Prompt >> Copy all of the records below verbatim.
Given data: Begin
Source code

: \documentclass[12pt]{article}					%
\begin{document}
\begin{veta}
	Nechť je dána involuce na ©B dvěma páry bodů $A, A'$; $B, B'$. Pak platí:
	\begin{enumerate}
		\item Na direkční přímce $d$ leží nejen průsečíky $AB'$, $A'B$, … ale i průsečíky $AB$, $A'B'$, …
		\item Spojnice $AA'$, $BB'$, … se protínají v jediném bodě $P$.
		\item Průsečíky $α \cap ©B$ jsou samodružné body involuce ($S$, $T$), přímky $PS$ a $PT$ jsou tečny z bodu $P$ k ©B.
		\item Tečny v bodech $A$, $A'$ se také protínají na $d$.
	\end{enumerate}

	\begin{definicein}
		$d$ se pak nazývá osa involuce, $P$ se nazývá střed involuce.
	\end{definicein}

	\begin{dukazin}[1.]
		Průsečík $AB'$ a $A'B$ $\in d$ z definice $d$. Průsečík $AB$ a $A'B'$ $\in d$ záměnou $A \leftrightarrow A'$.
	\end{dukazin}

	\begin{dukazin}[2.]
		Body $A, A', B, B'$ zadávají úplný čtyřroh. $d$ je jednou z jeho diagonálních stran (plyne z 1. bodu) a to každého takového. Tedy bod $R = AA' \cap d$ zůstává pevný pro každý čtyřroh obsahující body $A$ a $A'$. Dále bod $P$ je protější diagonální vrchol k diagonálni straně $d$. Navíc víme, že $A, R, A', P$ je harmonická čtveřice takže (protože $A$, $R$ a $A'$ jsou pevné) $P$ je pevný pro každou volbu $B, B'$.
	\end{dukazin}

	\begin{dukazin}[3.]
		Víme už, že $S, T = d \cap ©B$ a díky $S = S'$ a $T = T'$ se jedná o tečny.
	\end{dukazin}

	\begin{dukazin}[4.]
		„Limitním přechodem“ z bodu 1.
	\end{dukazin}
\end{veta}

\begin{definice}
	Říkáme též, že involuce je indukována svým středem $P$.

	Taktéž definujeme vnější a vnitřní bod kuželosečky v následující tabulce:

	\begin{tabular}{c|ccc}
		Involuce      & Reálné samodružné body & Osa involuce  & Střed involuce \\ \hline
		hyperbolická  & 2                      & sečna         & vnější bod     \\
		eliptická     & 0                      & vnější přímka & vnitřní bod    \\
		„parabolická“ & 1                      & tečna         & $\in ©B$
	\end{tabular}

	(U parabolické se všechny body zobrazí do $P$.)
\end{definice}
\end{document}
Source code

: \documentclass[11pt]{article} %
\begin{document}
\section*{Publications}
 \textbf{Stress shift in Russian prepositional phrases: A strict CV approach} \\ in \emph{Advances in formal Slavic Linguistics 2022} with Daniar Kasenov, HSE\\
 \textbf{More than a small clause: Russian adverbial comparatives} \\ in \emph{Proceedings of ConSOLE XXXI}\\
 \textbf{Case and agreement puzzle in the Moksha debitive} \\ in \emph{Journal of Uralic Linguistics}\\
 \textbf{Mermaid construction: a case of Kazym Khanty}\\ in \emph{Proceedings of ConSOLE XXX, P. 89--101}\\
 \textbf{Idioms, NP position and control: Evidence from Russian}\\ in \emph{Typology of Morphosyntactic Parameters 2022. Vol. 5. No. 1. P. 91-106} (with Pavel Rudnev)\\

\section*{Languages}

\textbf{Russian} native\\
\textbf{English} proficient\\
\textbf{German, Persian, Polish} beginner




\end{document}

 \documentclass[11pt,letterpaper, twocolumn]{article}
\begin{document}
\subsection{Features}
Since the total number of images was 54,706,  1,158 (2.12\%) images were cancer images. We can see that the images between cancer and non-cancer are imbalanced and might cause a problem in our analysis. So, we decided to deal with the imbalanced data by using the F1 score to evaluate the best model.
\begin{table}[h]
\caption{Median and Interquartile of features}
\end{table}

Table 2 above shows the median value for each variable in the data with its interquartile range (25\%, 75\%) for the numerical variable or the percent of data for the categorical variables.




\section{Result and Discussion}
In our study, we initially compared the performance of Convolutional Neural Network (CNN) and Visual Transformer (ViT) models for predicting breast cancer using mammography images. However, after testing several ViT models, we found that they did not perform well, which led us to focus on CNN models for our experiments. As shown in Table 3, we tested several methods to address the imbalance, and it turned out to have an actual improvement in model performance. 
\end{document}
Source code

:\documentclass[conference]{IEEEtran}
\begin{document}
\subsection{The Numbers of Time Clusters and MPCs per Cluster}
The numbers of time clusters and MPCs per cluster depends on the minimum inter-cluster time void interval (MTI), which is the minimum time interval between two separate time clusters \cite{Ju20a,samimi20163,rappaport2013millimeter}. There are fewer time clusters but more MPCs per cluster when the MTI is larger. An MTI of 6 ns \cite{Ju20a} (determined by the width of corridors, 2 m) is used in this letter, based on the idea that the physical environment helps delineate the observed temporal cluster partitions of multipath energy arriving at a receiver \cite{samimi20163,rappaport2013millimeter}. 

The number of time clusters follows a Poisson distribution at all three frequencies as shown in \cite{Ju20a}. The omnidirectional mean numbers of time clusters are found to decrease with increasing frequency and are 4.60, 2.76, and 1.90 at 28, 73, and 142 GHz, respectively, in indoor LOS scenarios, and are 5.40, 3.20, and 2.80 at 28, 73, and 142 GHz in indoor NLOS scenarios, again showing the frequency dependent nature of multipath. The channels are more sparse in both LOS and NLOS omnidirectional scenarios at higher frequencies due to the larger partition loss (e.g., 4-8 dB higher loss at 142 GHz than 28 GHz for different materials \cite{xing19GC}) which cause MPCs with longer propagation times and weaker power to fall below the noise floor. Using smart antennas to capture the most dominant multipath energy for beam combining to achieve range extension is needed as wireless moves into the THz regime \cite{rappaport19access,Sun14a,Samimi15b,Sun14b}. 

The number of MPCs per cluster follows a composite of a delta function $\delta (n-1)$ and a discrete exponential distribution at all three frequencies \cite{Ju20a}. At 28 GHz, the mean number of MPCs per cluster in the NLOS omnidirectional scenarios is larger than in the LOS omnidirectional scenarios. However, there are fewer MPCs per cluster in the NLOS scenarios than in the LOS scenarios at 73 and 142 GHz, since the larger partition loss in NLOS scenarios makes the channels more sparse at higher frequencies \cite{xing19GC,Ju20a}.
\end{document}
Given data: End
Answer to this task >>
Source code

: \documentclass[12pt]{article}					%
\begin{document}
\begin{veta}
	Nechť je dána involuce na ©B dvěma páry bodů $A, A'$; $B, B'$. Pak platí:
	\begin{enumerate}
		\item Na direkční přímce $d$ leží nejen průsečíky $AB'$, $A'B$, … ale i průsečíky $AB$, $A'B'$, …
		\item Spojnice $AA'$, $BB'$, … se protínají v jediném bodě $P$.
		\item Průsečíky $α \cap ©B$ jsou samodružné body involuce ($S$, $T$), přímky $PS$ a $PT$ jsou tečny z bodu $P$ k ©B.
		\item Tečny v bodech $A$, $A'$ se také protínají na $d$.
	\end{enumerate}

	\begin{definicein}
		$d$ se pak nazývá osa involuce, $P$ se nazývá střed involuce.
	\end{definicein}

	\begin{dukazin}[1.]
		Průsečík $AB'$ a $A'B$ $\in d$ z definice $d$. Průsečík $AB$ a $A'B'$ $\in d$ záměnou $A \leftrightarrow A'$.
	\end{dukazin}

	\begin{dukazin}[2.]
		Body $A, A', B, B'$ zadávají úplný čtyřroh. $d$ je jednou z jeho diagonálních stran (plyne z 1. bodu) a to každého takového. Tedy bod $R = AA' \cap d$ zůstává pevný pro každý čtyřroh obsahující body $A$ a $A'$. Dále bod $P$ je protější diagonální vrchol k diagonálni straně $d$. Navíc víme, že $A, R, A', P$ je harmonická čtveřice takže (protože $A$, $R$ a $A'$ jsou pevné) $P$ je pevný pro každou volbu $B, B'$.
	\end{dukazin}

	\begin{dukazin}[3.]
		Víme už, že $S, T = d \cap ©B$ a díky $S = S'$ a $T = T'$ se jedná o tečny.
	\end{dukazin}

	\begin{dukazin}[4.]
		„Limitním přechodem“ z bodu 1.
	\end{dukazin}
\end{veta}

\begin{definice}
	Říkáme též, že involuce je indukována svým středem $P$.

	Taktéž definujeme vnější a vnitřní bod kuželosečky v následující tabulce:

	\begin{tabular}{c|ccc}
		Involuce      & Reálné samodružné body & Osa involuce  & Střed involuce \\ \hline
		hyperbolická  & 2                      & sečna         & vnější bod     \\
		eliptická     & 0                      & vnější přímka & vnitřní bod    \\
		„parabolická“ & 1                      & tečna         & $\in ©B$
	\end{tabular}

	(U parabolické se všechny body zobrazí do $P$.)
\end{definice}
\end{document}
Source code

: \documentclass[11pt]{article} %
\begin{document}
\section*{Publications}
 \textbf{Stress shift in Russian prepositional phrases: A strict CV approach} \\ in \emph{Advances in formal Slavic Linguistics 2022} with Daniar Kasenov, HSE\\
 \textbf{More than a small clause: Russian adverbial comparatives} \\ in \emph{Proceedings of ConSOLE XXXI}\\
 \textbf{Case and agreement puzzle in the Moksha debitive} \\ in \emph{Journal of Uralic Linguistics}\\
 \textbf{Mermaid construction: a case of Kazym Khanty}\\ in \emph{Proceedings of ConSOLE XXX, P. 89--101}\\
 \textbf{Idioms, NP position and control: Evidence from Russian}\\ in \emph{Typology of Morphosyntactic Parameters 2022. Vol. 5. No. 1. P. 91-106} (with Pavel Rudnev)\\

\section*{Languages}

\textbf{Russian} native\\
\textbf{English} proficient\\
\textbf{German, Persian, Polish} beginner




\end{document}

 \documentclass[11pt,letterpaper, twocolumn]{article}
\begin{document}
\subsection{Features}
Since the total number of images was 54,706,  1,158 (2.12\%) images were cancer images. We can see that the images between cancer and non-cancer are imbalanced and might cause a problem in our analysis. So, we decided to deal with the imbalanced data by using the F1 score to evaluate the best model.
\begin{table}[h]
\caption{Median and Interquartile of features}
\end{table}

Table 2 above shows the median value for each variable in the data with its interquartile range (25\%, 75\%) for the numerical variable or the percent of data for the categorical variables.




\section{Result and Discussion}
In our study, we initially compared the performance of Convolutional Neural Network (CNN) and Visual Transformer (ViT) models for predicting breast cancer using mammography images. However, after testing several ViT models, we found that they did not perform well, which led us to focus on CNN models for our experiments. As shown in Table 3, we tested several methods to address the imbalance, and it turned out to have an actual improvement in model performance. 
\end{document}
Source code

:\documentclass[conference]{IEEEtran}
\begin{document}
\subsection{The Numbers of Time Clusters and MPCs per Cluster}
The numbers of time clusters and MPCs per cluster depends on the minimum inter-cluster time void interval (MTI), which is the minimum time interval between two separate time clusters \cite{Ju20a,samimi20163,rappaport2013millimeter}. There are fewer time clusters but more MPCs per cluster when the MTI is larger. An MTI of 6 ns \cite{Ju20a} (determined by the width of corridors, 2 m) is used in this letter, based on the idea that the physical environment helps delineate the observed temporal cluster partitions of multipath energy arriving at a receiver \cite{samimi20163,rappaport2013millimeter}. 

The number of time clusters follows a Poisson distribution at all three frequencies as shown in \cite{Ju20a}. The omnidirectional mean numbers of time clusters are found to decrease with increasing frequency and are 4.60, 2.76, and 1.90 at 28, 73, and 142 GHz, respectively, in indoor LOS scenarios, and are 5.40, 3.20, and 2.80 at 28, 73, and 142 GHz in indoor NLOS scenarios, again showing the frequency dependent nature of multipath. The channels are more sparse in both LOS and NLOS omnidirectional scenarios at higher frequencies due to the larger partition loss (e.g., 4-8 dB higher loss at 142 GHz than 28 GHz for different materials \cite{xing19GC}) which cause MPCs with longer propagation times and weaker power to fall below the noise floor. Using smart antennas to capture the most dominant multipath energy for beam combining to achieve range extension is needed as wireless moves into the THz regime \cite{rappaport19access,Sun14a,Samimi15b,Sun14b}. 

The number of MPCs per cluster follows a composite of a delta function $\delta (n-1)$ and a discrete exponential distribution at all three frequencies \cite{Ju20a}. At 28 GHz, the mean number of MPCs per cluster in the NLOS omnidirectional scenarios is larger than in the LOS omnidirectional scenarios. However, there are fewer MPCs per cluster in the NLOS scenarios than in the LOS scenarios at 73 and 142 GHz, since the larger partition loss in NLOS scenarios makes the channels more sparse at higher frequencies \cite{xing19GC,Ju20a}.
\end{document}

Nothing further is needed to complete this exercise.